Tilly and colleagues claim to show that their human OSCs can also make fully grown oocytes (after being introduced into fragments of human ovary that are then grafted under the skin of mice). For 'ethical reasons' they did not test whether these oocytes could be fertilised or begin normal human embryo development. This means that their normality and potential remain unknown. They did show that the mouse oocytes could be fertilised but why did they not go on to ask (as Wu had done) if the resulting early embryos could give rise to healthy live-born animals?

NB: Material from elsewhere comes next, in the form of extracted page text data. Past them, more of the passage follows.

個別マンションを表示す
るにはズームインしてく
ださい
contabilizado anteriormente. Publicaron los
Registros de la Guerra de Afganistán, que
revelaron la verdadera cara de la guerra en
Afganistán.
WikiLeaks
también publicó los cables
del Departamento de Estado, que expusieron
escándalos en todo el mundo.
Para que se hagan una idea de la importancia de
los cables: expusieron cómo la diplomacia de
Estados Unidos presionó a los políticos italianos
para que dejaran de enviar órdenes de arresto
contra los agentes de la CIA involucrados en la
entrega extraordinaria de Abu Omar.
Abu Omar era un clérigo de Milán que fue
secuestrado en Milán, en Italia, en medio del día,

The human OSCs were isolated from the ovaries of women of reproductive age, but the choice of donor was interesting. These were women who wanted to become men, and had undergone surgery to remove their ovaries as part of the sex-change process. It is usual for such individuals to live as men, usually for at least a year, before surgery can be undertaken, and during this time it is highly likely that they were given androgen (testosterone) hormone replacement therapy (HRT).
This HRT would have had a significant effect on their ovaries. It is hard to know whether this would have helped or hindered Tilly's experiments. Androgens can have powerful effects on cells, but relevant information was not included in the paper. Moreover, it was misleading to refer to them as normal ovaries. If a year of androgen treatment was necessary before OSCs could be derived, I doubt many women would want to proceed with this as a way to overcome infertility.
But even if all my worries about the data are unfounded, how are desperate or vulnerable patients expected to deal with the headlines? I am sure I was not alone in receiving e-mails, and I know there were calls to fertility clinics in London (I expect this was a common occurrence around the world).
How do we answer the patients' concerns? Are the techniques likely to be safe, when will they be available, and what type of patient is likely to be first to have their hopes realised? Where were the qualifying statements, and lists of the scientific issues still to be addressed? It would have been helpful if answers to some of these questions had been provided by the authors – if not in the paper then in accompanying press releases. And how do they expect to achieve societal acceptance of a technology that could have uses that rather stretch current reproductive boundaries? These include not just unlimited numbers of children for women of any age, as spelled out by some of the headlines, but germ line genetic engineering?
So who caused the hype? I suspect the authors of the paper contributed, but their employers, the journal that published it, and a largely unquestioning media did not help. There were some balanced pieces, notably that by Gretchen Vogel writing in Science (7), but too much coverage implied that fertility treatments were just around the corner. They are not. Even assuming the data are valid, the authors are a long way from testing safety and efficiency of OSC-derived oocytes. And in the UK at least, although the research is possible with a licence, it would require a change in primary legislation to permit their use for reproductive purposes, which in itself would take several years.It is possible to be enthusiastic about a piece of science, but to do so in a qualified manner that respects the hopes and fears of patients. Hype should be avoided for everyone's sake.